* [Instruction]
Repeat word for word every line of the data below, from the first through the line containing "woven basket: present [671,636,728,707]", and stop there.

* [Records for this exercise]
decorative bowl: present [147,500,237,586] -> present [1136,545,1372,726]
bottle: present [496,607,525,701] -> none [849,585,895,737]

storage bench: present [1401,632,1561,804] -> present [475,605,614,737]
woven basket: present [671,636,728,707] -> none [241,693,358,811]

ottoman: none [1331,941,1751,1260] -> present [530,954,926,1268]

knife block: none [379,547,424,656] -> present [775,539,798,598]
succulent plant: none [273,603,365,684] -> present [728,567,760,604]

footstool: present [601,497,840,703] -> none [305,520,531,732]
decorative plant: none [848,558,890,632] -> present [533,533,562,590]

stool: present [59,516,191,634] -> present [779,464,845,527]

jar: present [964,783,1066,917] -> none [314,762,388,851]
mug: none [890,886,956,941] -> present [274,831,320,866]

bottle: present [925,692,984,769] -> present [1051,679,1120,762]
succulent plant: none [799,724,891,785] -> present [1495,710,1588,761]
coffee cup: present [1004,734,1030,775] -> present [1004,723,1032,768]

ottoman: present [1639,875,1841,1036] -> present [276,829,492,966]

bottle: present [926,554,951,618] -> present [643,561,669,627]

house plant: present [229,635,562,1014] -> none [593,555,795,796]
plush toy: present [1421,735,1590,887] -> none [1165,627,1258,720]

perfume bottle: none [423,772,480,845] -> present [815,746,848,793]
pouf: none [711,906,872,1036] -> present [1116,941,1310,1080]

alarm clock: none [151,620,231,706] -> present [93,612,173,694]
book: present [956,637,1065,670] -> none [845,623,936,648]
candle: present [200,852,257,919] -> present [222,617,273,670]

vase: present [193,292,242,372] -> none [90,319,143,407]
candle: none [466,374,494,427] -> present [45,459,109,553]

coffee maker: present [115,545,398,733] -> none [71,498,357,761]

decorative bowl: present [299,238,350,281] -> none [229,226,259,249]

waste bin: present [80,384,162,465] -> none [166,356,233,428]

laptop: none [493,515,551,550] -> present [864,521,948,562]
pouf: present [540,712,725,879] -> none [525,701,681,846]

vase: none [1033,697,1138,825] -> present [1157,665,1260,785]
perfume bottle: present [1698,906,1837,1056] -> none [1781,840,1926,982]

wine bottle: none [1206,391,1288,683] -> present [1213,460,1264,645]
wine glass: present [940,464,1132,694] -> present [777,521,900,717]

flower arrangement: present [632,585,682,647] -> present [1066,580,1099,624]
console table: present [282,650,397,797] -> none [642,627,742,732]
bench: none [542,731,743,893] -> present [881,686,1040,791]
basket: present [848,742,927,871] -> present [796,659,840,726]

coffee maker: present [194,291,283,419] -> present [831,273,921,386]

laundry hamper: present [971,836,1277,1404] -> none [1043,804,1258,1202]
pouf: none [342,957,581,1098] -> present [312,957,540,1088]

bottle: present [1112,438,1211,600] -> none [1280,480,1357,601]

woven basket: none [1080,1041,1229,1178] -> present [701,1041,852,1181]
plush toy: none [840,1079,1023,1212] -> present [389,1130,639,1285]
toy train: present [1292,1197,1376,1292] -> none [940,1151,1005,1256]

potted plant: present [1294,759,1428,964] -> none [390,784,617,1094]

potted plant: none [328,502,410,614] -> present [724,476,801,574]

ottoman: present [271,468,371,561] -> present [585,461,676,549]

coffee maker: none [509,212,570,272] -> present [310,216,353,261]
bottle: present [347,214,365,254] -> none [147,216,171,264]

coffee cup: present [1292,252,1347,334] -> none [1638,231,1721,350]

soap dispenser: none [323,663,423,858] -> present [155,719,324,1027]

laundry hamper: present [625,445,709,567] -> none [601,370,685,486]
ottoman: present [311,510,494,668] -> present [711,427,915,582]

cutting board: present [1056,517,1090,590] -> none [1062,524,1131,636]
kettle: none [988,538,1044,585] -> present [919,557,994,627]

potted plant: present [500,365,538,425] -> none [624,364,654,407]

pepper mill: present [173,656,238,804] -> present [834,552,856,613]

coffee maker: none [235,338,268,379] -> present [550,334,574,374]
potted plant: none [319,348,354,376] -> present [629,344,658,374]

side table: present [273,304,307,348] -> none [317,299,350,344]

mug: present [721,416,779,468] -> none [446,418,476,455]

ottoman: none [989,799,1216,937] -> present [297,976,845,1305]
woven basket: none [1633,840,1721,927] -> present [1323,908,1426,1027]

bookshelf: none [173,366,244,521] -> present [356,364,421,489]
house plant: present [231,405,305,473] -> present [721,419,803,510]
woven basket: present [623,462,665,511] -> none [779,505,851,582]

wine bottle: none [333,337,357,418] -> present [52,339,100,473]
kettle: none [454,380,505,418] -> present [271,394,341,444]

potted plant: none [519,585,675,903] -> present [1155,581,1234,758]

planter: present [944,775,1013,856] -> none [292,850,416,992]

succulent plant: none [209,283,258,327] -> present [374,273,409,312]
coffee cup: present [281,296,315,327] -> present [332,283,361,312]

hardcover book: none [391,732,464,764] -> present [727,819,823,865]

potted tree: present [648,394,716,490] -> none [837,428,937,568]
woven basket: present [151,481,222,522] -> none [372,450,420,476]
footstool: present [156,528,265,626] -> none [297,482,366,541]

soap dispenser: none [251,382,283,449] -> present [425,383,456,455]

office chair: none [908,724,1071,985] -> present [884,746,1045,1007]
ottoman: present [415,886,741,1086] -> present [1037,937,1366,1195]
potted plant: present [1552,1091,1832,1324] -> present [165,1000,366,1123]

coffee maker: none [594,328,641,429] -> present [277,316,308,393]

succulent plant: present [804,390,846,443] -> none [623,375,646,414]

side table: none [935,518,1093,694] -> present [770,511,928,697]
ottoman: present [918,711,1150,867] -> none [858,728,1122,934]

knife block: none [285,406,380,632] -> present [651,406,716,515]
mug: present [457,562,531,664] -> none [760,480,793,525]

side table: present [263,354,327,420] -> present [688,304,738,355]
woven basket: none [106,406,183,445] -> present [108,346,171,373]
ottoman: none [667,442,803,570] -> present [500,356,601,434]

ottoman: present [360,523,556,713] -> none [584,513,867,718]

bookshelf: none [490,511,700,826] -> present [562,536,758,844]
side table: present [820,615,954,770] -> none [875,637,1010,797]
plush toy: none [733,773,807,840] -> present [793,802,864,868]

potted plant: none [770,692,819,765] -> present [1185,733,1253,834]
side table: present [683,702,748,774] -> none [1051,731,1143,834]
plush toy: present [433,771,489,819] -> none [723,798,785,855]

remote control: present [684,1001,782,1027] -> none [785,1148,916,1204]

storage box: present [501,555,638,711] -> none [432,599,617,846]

* [Exercise output]
decorative bowl: present [147,500,237,586] -> present [1136,545,1372,726]
bottle: present [496,607,525,701] -> none [849,585,895,737]

storage bench: present [1401,632,1561,804] -> present [475,605,614,737]
woven basket: present [671,636,728,707] -> none [241,693,358,811]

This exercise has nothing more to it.